Abstract

The aim of this study is to investigate the impact of pediatric integrated care, including peer-to-peer family support, on outcomes for children with mental health needs in a multicultural, urban safety-net system. We conducted a prospective, quasi-experimental clinical trial comparing health service utilization and spending between children nonrandomly assigned (at the clinic level) to the intervention or to usual care. We analyzed service-use data in 30-day segments for 12 months pre-post initial evaluation. Outcome variables were mental health, pediatric, and pharmacy utilization. The main explanatory variables were treatment group, time, and their interaction. In addition, we examined within-group changes (pre-post) on standardized measures of clinical functioning. Intervention youths were more likely to: be Black or Hispanic (61% vs 43%; p < 0.001); speak Spanish or Portuguese (52% vs 32%; p < 0.001); and carry multiple mental health diagnoses at baseline (42% vs 30%; p = 0.009).
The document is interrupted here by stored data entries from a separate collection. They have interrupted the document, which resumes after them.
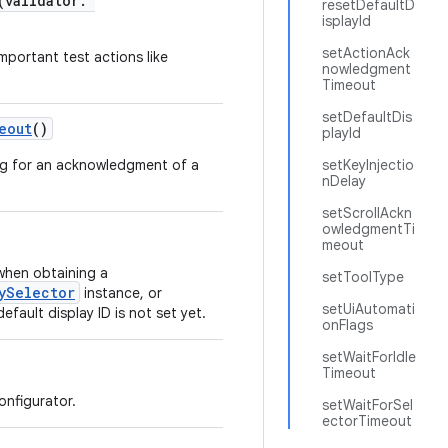
(validator:
resetDefaultD
isplayId
setActionAck
mportant test actions like
nowledgment
Timeout
setDefaultDis
eout
()
playId
ing for an acknowledgment of a
setKeyInjectio
nDelay
setScrollAckn
owledgmentTi
meout
 when obtaining a
setToolType
ySelector
instance, or
setUiAutomati
default display ID is not set yet.
onFlags
setWaitForIdle
Timeout
onfigurator.
setWaitForSel
ectorTimeout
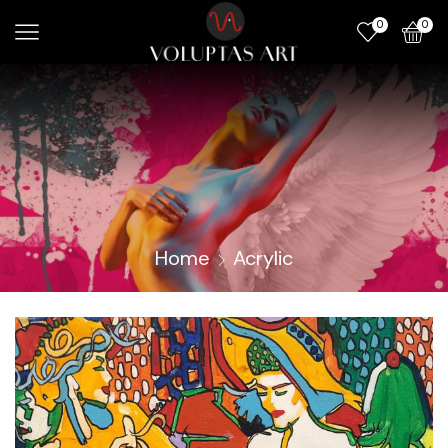
0
0
Home
Acrylic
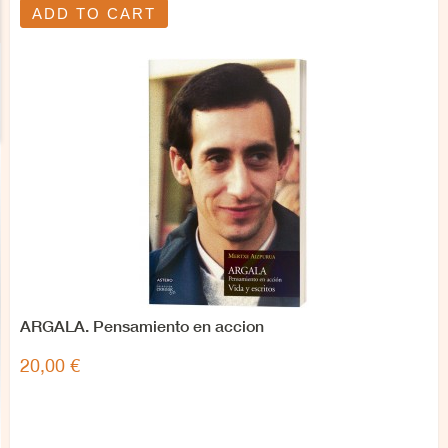
ADD TO CART
ARGALA. Pensamiento en accion
20,00 €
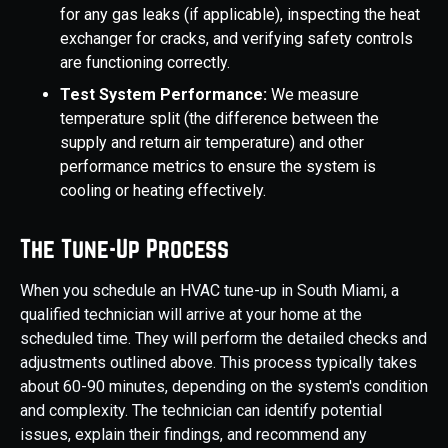
for any gas leaks (if applicable), inspecting the heat
exchanger for cracks, and verifying safety controls
are functioning correctly.
Test System Performance:
We measure
temperature split (the difference between the
supply and return air temperature) and other
performance metrics to ensure the system is
cooling or heating effectively.
The Tune-Up Process
When you schedule an HVAC tune-up in South Miami, a
qualified technician will arrive at your home at the
scheduled time. They will perform the detailed checks and
adjustments outlined above. This process typically takes
about 60-90 minutes, depending on the system's condition
and complexity. The technician can identify potential
issues, explain their findings, and recommend any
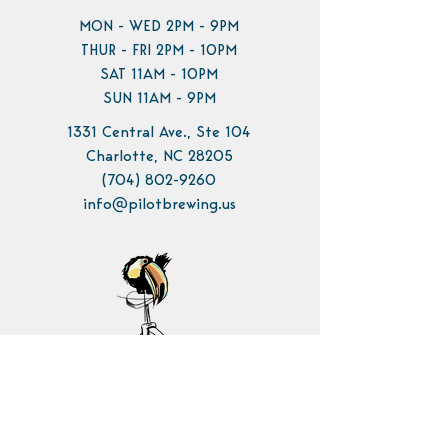
MON - WED 2PM - 9PM
THUR - FRI 2PM - 10PM
SAT 11AM - 10PM
SUN 11AM - 9PM
1331 Central Ave., Ste 104
Charlotte, NC 28205
(704) 802-9260
info@pilotbrewing.us
Contact Us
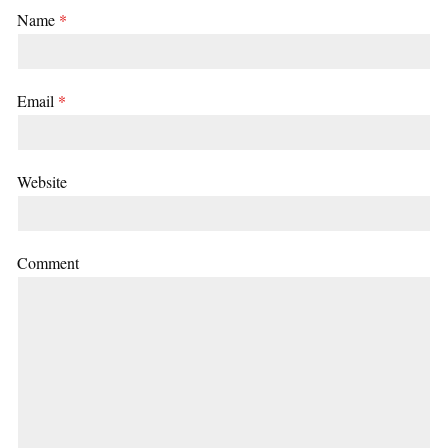
Name
*
Email
*
Website
Comment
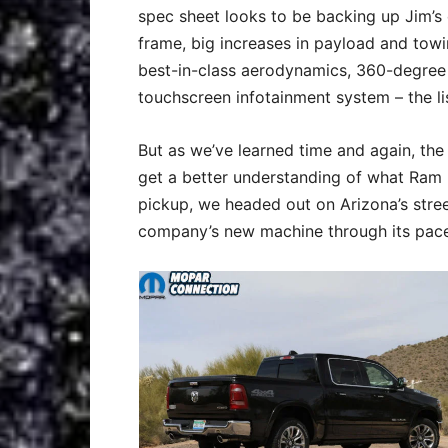
spec sheet looks to be backing up Jim’s 
frame, big increases in payload and towi
best-in-class aerodynamics, 360-degree
touchscreen infotainment system – the li
But as we’ve learned time and again, the 
get a better understanding of what Ram h
pickup, we headed out on Arizona’s street
company’s new machine through its pace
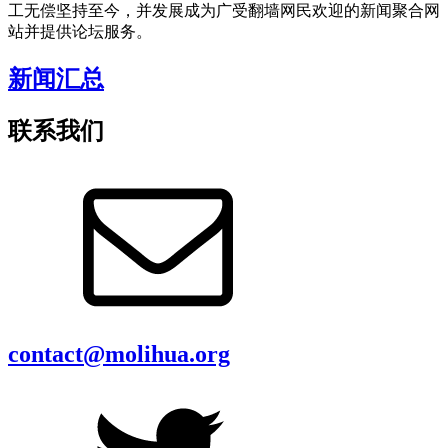
工无偿坚持至今，并发展成为广受翻墙网民欢迎的新闻聚合网
站并提供论坛服务。
新闻汇总
联系我们
contact@molihua.org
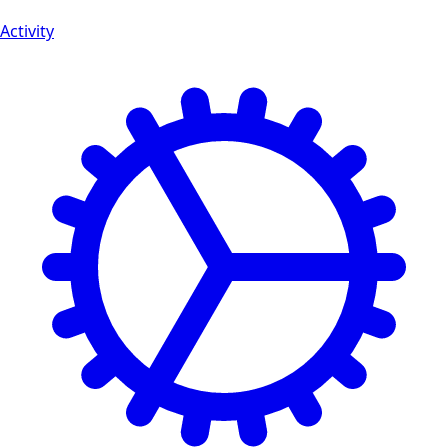
Activity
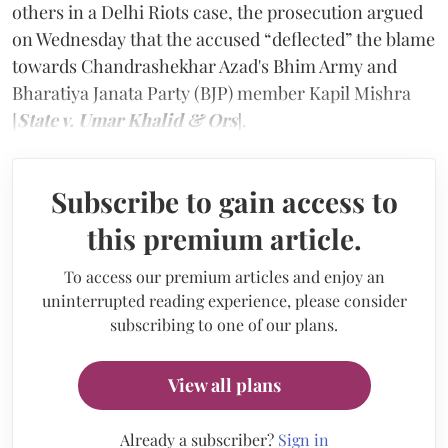
others in a Delhi Riots case, the prosecution argued
on Wednesday that the accused “deflected” the blame
towards Chandrashekhar Azad's Bhim Army and
Bharatiya Janata Party (BJP) member Kapil Mishra
[
State v. Umar Khalid & Ors
].
Subscribe to gain access to
this premium article.
To access our premium articles and enjoy an
uninterrupted reading experience, please consider
subscribing to one of our plans.
View all plans
Already a subscriber?
Sign in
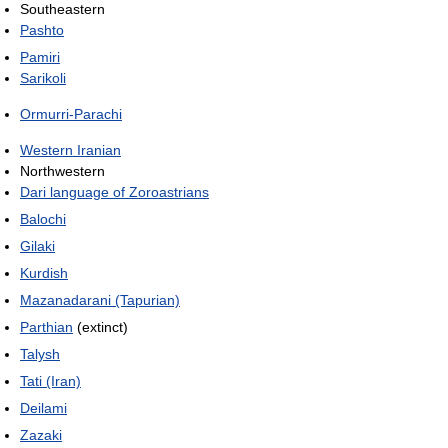
Southeastern
Pashto
Pamiri
Sarikoli
Ormurri-Parachi
Western Iranian
Northwestern
Dari language of Zoroastrians
Balochi
Gilaki
Kurdish
Mazanadarani (Tapurian)
Parthian
(extinct)
Talysh
Tati (Iran)
Deilami
Zazaki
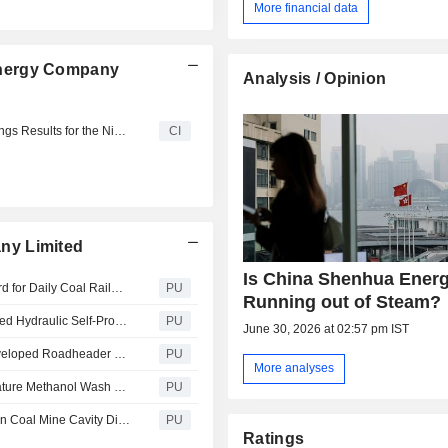
More financial data
Energy Company
Analysis / Opinion
China Shenhua Energy Company Limited Reports Earnings Results for the Nine Months Ended September 30, 2025
CI
ny Limited
Is China Shenhua Ener
China Shenhua Energy : Xinjiang Energy Set New Record for Daily Coal Railway Transport Volume
PU
Running out of Steam?
China Shenhua Energy : Shendong Coal’s Self-Developed Hydraulic Self-Propelled Material Carrier Was Granted National Inven...
PU
June 30, 2026 at 02:57 pm IST
China Shenhua Energy : Shendong Coal’s First Self-Developed Roadheader Transport Vehicle Enhanced Mine Quality and Efficie...
PU
More analyses
China Shenhua Energy : Baotou Chemical Low-Temperature Methanol Wash Off-Gas CO Reduction Project Was Successfully Put into...
PU
China Shenhua Energy : Xinjiang Energy’s Hongshaquan Coal Mine Cavity Disposal and Utilization Method Was Granted National...
PU
Ratings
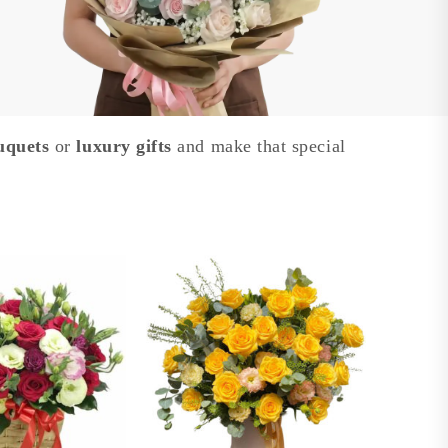
uquets
or
luxury gifts
and make that special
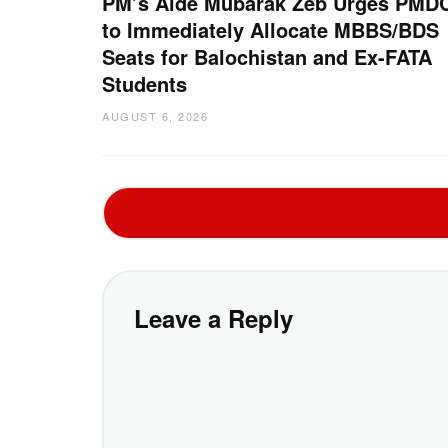
PM’s Aide Mubarak Zeb Urges PMD
to Immediately Allocate MBBS/BDS
Seats for Balochistan and Ex-FATA
Students
AUGUST 6, 2026
Leave a Reply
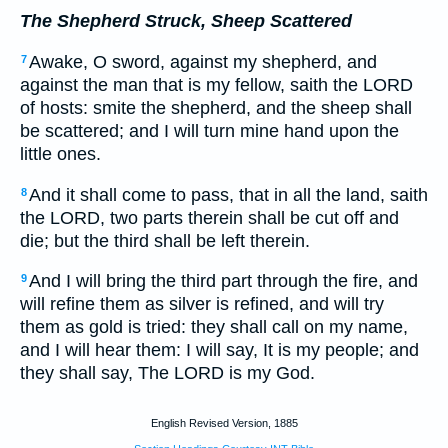
The Shepherd Struck, Sheep Scattered
Awake, O sword, against my shepherd, and
7
against the man that is my fellow, saith the LORD
of hosts: smite the shepherd, and the sheep shall
be scattered; and I will turn mine hand upon the
little ones.
And it shall come to pass, that in all the land, saith
8
the LORD, two parts therein shall be cut off and
die; but the third shall be left therein.
And I will bring the third part through the fire, and
9
will refine them as silver is refined, and will try
them as gold is tried: they shall call on my name,
and I will hear them: I will say, It is my people; and
they shall say, The LORD is my God.
English Revised Version, 1885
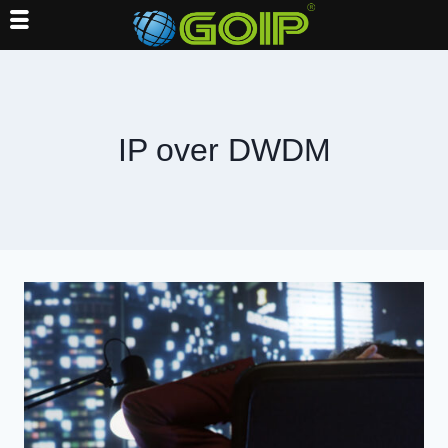
Skip
to
content
IP over DWDM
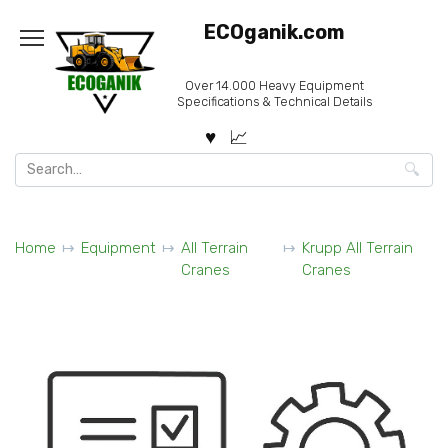
Skip
ECOganik.com
to
content
Over 14.000 Heavy Equipment
Specifications & Technical Details
Search
for:
Home
Equipment
All Terrain
Krupp All Terrain
Cranes
Cranes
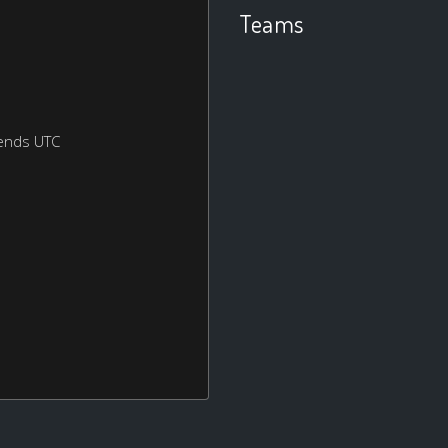
Teams
ends UTC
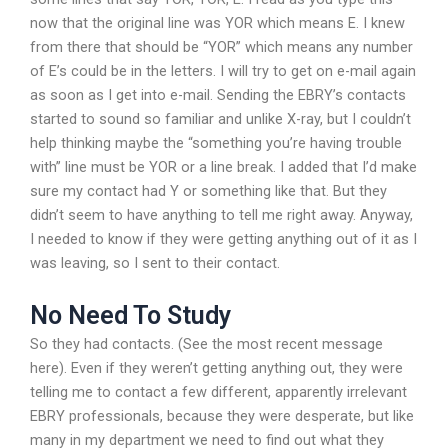
now that the original line was YOR which means E. I knew
from there that should be “YOR” which means any number
of E’s could be in the letters. I will try to get on e-mail again
as soon as I get into e-mail. Sending the EBRY’s contacts
started to sound so familiar and unlike X-ray, but I couldn’t
help thinking maybe the “something you’re having trouble
with” line must be YOR or a line break. I added that I’d make
sure my contact had Y or something like that. But they
didn’t seem to have anything to tell me right away. Anyway,
I needed to know if they were getting anything out of it as I
was leaving, so I sent to their contact.
No Need To Study
So they had contacts. (See the most recent message
here). Even if they weren’t getting anything out, they were
telling me to contact a few different, apparently irrelevant
EBRY professionals, because they were desperate, but like
many in my department we need to find out what they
Doubly robust estimation results indicated that the intervention group had a 36% larger pre-post gain in outpatient mental health utilization (+15.6 pts.; standard error [SE] = 6.7) but no difference in outpatient mental health spending compared to controls. Intervention youths had 20% pre-post reductions in ED admissions (–5.6 pts.; SE = 2.2) and outpatient PH utilization (–19.2 pts.; SE = 5.2). The control group experienced no significant changes. Within-group analyses of clinical functioning, including measures of self-harm, revealed statistically significant improvement from baseline to 6 months and again from 6 months to 12 months. Overcoming mental healthcare access barriers for children and families, often mediated by structural racism, requires new models of care. In addition to significant clinical change on longitudinal measures, for the intervention group, evidence from propensity-score–weighted analyses indicate service use changes consistent with reduced health status inequity.